● WHAT IS REQUIRED:
Every line from the start of the records through the line with "I created this" is to be written out exactly; pictures are not.

● RECORD EXTRACTS:
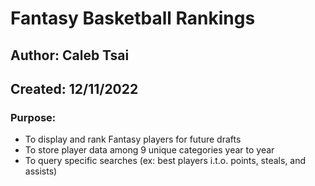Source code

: # Fantasy Basketball Rankings
## Author: Caleb Tsai
## Created: 12/11/2022

### Purpose:
- To display and rank Fantasy players for future drafts
- To store player data among 9 unique categories year to year
- To query specific searches (ex: best players i.t.o. points, steals, and assists)




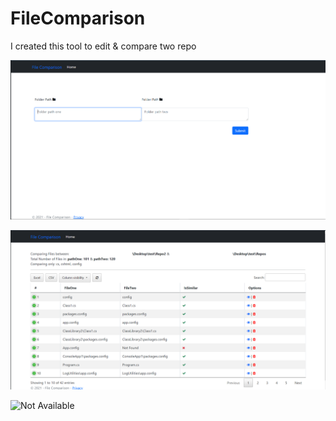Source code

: # FileComparison

I created this tool to edit & compare two repo

![Not Available](https://github.com/anuj051998/FileComparison/blob/images/File-Comparison/blob/index.png)

![Not Available](https://github.com/anuj051998/FileComparison/blob/images/File-Comparison/blob/readDirectory.png)

![Not Available](https://github.com/anuj051998/FileComparison/blob/images/File-Comparison/blob/readContent-One.png)

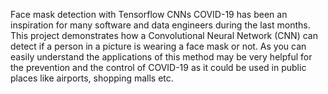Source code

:Face mask detection with Tensorflow CNNs
COVID-19 has been an inspiration for many software and data engineers during the last months. This project demonstrates how a Convolutional Neural Network (CNN) can detect if a person in a picture is wearing a face mask or not. As you can easily understand the applications of this method may be very helpful for the prevention and the control of COVID-19 as it could be used in public places like airports, shopping malls etc.
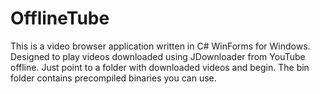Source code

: # OfflineTube
This is a video browser application written in C# WinForms for Windows. Designed to play videos downloaded using JDownloader from YouTube offline. Just point to a folder with downloaded videos and begin. The bin folder contains precompiled binaries you can use.

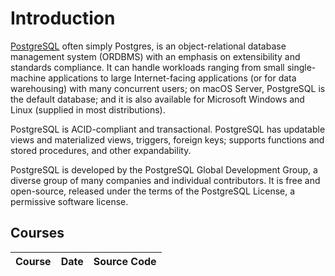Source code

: # Introduction
[PostgreSQL](https://en.wikipedia.org/wiki/PostgreSQL) often simply Postgres, is an object-relational database management system (ORDBMS) with an emphasis on extensibility and standards compliance. It can handle workloads ranging from small single-machine applications to large Internet-facing applications (or for data warehousing) with many concurrent users; on macOS Server, PostgreSQL is the default database; and it is also available for Microsoft Windows and Linux (supplied in most distributions).

PostgreSQL is ACID-compliant and transactional. PostgreSQL has updatable views and materialized views, triggers, foreign keys; supports functions and stored procedures, and other expandability.

PostgreSQL is developed by the PostgreSQL Global Development Group, a diverse group of many companies and individual contributors. It is free and open-source, released under the terms of the PostgreSQL License, a permissive software license.

## Courses
| Course                                                                                                                                         | Date               | Source Code                                                                                         |
| ----------------------------------------------------------------------------------------------------------------------------------------------- | ------------------- | --------------------------------------------------------------------------------------------------- |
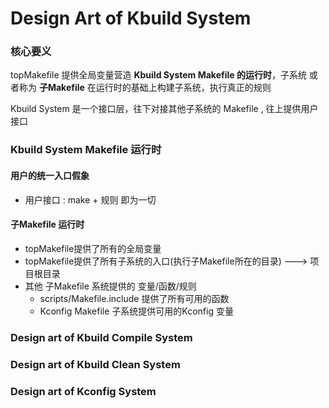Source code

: # Design Art of Kbuild System

### 核心要义

topMakefile 提供全局变量营造 **Kbuild System Makefile 的运行时**，子系统 或者称为 **子Makefile** 在运行时的基础上构建子系统，执行真正的规则

Kbuild System 是一个接口层，往下对接其他子系统的 Makefile , 往上提供用户接口

### Kbuild System Makefile 运行时

#### 用户的统一入口假象

- 用户接口  :  make + 规则 即为一切

#### 子Makefile 运行时

- topMakefile提供了所有的全局变量
- topMakefile提供了所有子系统的入口(执行子Makefile所在的目录)   --->  项目根目录
- 其他 子Makefile 系统提供的 变量/函数/规则
  - scripts/Makefile.include 提供了所有可用的函数
  - Kconfig Makefile 子系统提供可用的Kconfig 变量



### Design art of Kbuild Compile System

### Design art of Kbuild Clean System

### Design art of Kconfig System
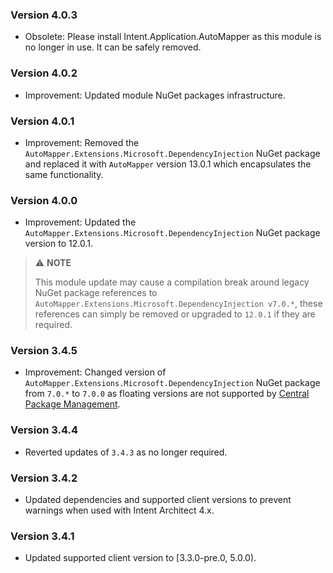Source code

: ### Version 4.0.3

- Obsolete: Please install Intent.Application.AutoMapper as this module is no longer in use. It can be safely removed.

### Version 4.0.2

- Improvement: Updated module NuGet packages infrastructure.

### Version 4.0.1

- Improvement: Removed the `AutoMapper.Extensions.Microsoft.DependencyInjection` NuGet package and replaced it with `AutoMapper` version 13.0.1 which encapsulates the same functionality.

### Version 4.0.0

- Improvement: Updated the `AutoMapper.Extensions.Microsoft.DependencyInjection` NuGet package version to 12.0.1.

> ⚠️ **NOTE**
>
> This module update may cause a compilation break around legacy  NuGet package references to `AutoMapper.Extensions.Microsoft.DependencyInjection v7.0.*`, these references can simply be removed or upgraded to `12.0.1` if they are required.

### Version 3.4.5

- Improvement: Changed version of `AutoMapper.Extensions.Microsoft.DependencyInjection` NuGet package from `7.0.*` to `7.0.0` as floating versions are not supported by [Central Package Management](https://learn.microsoft.com/nuget/consume-packages/central-package-management).

### Version 3.4.4

- Reverted updates of `3.4.3` as no longer required.

### Version 3.4.2

- Updated dependencies and supported client versions to prevent warnings when used with Intent Architect 4.x.

### Version 3.4.1

- Updated supported client version to [3.3.0-pre.0, 5.0.0).

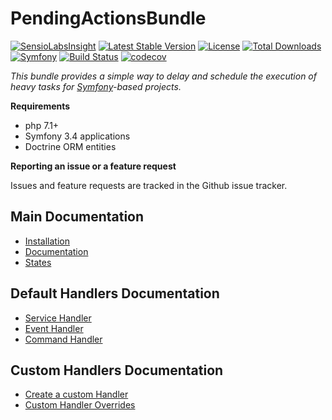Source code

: PendingActionsBundle
===================

[![SensioLabsInsight](https://insight.sensiolabs.com/projects/c607d9d8-329b-461a-82f8-8ad30be60be8/mini.png)](https://insight.sensiolabs.com/projects/c607d9d8-329b-461a-82f8-8ad30be60be8)
[![Latest Stable Version](https://poser.pugx.org/clavicula-nox/pendingactions-bundle/v/stable)](https://packagist.org/packages/clavicula-nox/pendingactions-bundle)
[![License](https://poser.pugx.org/clavicula-nox/pendingactions-bundle/license)](https://packagist.org/packages/clavicula-nox/pendingactions-bundle)
[![Total Downloads](https://poser.pugx.org/clavicula-nox/pendingactions-bundle/downloads)](https://packagist.org/packages/clavicula-nox/pendingactions-bundle)
[![Symfony](https://img.shields.io/badge/Symfony-%203.4-green.svg "Supports Symfony 3.4")](https://symfony.com/)
[![Build Status](https://travis-ci.org/Clavicula-Nox/PendingActionsBundle.svg?branch=master)](https://travis-ci.org/Clavicula-Nox/PendingActionsBundle)
[![codecov](https://codecov.io/gh/Clavicula-Nox/PendingActionsBundle/branch/master/graph/badge.svg)](https://codecov.io/gh/Clavicula-Nox/PendingActionsBundle)

*This bundle provides a simple way to delay and schedule the execution of heavy tasks for [Symfony](http://symfony.com/)-based projects.*

**Requirements**

  * php 7.1+
  * Symfony 3.4 applications
  * Doctrine ORM entities

**Reporting an issue or a feature request**

Issues and feature requests are tracked in the Github issue tracker.

## Main Documentation

  * [Installation](Docs/installation.md)
  * [Documentation](Docs/documentation.md)
  * [States](Docs/states.md)

## Default Handlers Documentation

  * [Service Handler](Docs/service-handler.md)
  * [Event Handler](Docs/event-handler.md)
  * [Command Handler](Docs/command-handler.md)

## Custom Handlers Documentation

  * [Create a custom Handler](Docs/custom-handler.md)
  * [Custom Handler Overrides](Docs/custom-handler-overrides.md)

● YOUR RESPONSE:
Source code

: # Fantasy Basketball Rankings
## Author: Caleb Tsai
## Created: 12/11/2022

### Purpose:
- To display and rank Fantasy players for future drafts
- To store player data among 9 unique categories year to year
- To query specific searches (ex: best players i.t.o. points, steals, and assists)




Source code

: # FileComparison

I created this tool to edit & compare two repo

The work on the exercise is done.